Table 2. Results of physical and mechanical test of the industrial low carbon cement

Trial productions of several types of concrete were made using the LC3 produced at the industrial trial. Among several applications, 25 MPa precast concrete elements was cast. Table 3 presents the results of this concrete, where Portland cement has been replaced on a 1:1 basis by LC3.

Table 3. Results of compressive strength of concrete made for prefabricated elements with OPC and LCC

4 Economic and Environmental Analysis

The production of LC³ in Cuba was studied aided with the Life Cycle Assessment tool (LCA).

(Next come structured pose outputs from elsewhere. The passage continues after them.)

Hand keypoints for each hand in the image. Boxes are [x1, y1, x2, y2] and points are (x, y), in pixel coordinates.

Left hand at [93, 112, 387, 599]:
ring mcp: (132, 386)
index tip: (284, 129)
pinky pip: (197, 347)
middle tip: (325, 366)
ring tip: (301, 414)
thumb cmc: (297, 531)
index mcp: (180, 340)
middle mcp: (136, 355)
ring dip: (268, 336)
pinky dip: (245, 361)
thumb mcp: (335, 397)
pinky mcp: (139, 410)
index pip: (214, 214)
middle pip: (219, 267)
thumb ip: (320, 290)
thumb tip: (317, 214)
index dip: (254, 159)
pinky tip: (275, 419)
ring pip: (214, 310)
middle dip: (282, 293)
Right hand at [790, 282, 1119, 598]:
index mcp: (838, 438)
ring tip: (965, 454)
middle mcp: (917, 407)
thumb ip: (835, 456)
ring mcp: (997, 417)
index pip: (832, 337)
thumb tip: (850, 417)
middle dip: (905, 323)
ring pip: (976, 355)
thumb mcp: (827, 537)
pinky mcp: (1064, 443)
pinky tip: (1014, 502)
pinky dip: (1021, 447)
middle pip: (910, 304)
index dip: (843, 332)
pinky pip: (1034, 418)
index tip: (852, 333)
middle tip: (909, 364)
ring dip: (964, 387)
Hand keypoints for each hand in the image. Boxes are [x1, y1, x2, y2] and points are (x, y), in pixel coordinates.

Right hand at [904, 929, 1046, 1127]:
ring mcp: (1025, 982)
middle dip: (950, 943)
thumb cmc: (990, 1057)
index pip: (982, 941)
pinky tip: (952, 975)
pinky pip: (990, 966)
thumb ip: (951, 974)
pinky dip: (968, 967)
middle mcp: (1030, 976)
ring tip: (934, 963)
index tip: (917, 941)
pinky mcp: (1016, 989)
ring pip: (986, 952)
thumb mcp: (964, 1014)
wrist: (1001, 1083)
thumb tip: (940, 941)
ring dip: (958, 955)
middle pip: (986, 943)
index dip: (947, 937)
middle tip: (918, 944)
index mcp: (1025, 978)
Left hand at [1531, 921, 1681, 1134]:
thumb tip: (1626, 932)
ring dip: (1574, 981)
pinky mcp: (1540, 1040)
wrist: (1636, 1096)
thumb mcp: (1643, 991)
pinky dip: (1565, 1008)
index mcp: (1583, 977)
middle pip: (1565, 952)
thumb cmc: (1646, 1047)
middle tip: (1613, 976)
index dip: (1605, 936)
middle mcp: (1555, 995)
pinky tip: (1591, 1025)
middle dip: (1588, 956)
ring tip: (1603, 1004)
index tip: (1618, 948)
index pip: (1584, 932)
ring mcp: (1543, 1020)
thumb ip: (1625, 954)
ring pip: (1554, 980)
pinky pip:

The analysis was carried out for various technological levels of investment.

1. 1.

   The first level (Pilot) considers no investment. The data used for energy and material consumption were measured during the first industrial trial [2].

2. 2.

   The second technological level considers a low investment throughout retrofitting a wet cement kiln into a clay calciner, as a low CAPEX alternative to produce calcined clay.

3. 3.

   The third technological level considers massive investment in Best Available Technology (BAT), with state of the art equipment for both the calcined clay and the clinker production.

The study shows that the LC³ technology is an energy and cost efficient technology. Savings in term of greenhouse gases emissions as well as production and investment costs are significant. LC3 has therefore a great potential to provide a viable opportunity to meet an increase in cement demand with low CO2 released and low cost investment.

5 Standards

European Standards do only allow up to 65% of clinker for blended cements, and also the common practice in the industry is to limit the amount of limestone to 5%. [5] The ASTM standard C595/C595M–14, “Standard Specification for Blended Hydraulic Cements”, launched in 2016, provides a solution to accept lower clinker contents and higher amount of limestone. This standard describes a ternary blended cement consisting of an intimate and uniform blend produced either by intergrinding, by blending or by a combination of intergrinding and blending Portland cement or clinker with several SCMs. This cement is described as type IT. The type IT cement shall have a maximum limestone content of 15% by mass and is permitted to contain hydrated lime. All other ternary blends shall have a maximum pozzolan content of 40% by mass of the blended cement, and the total content of pozzolan, limestone and slag shall be less than 70% by mass of the blended cement. Further, the loss on ignition is limited to 10%, mainly due to the inclusion of a higher limestone content.

6 Conclusions

The interdisciplinary endeavour carried out by the technical team Switzerland-Cuba has proven that the innovative cementitious system can be a real alternative for developing countries with a rise on cement demand. The team has carefully followed all steps needed for the introduction of the technology, and commercial production is scheduled to begin in 2018, so the entire process took approximately 10 years for completion.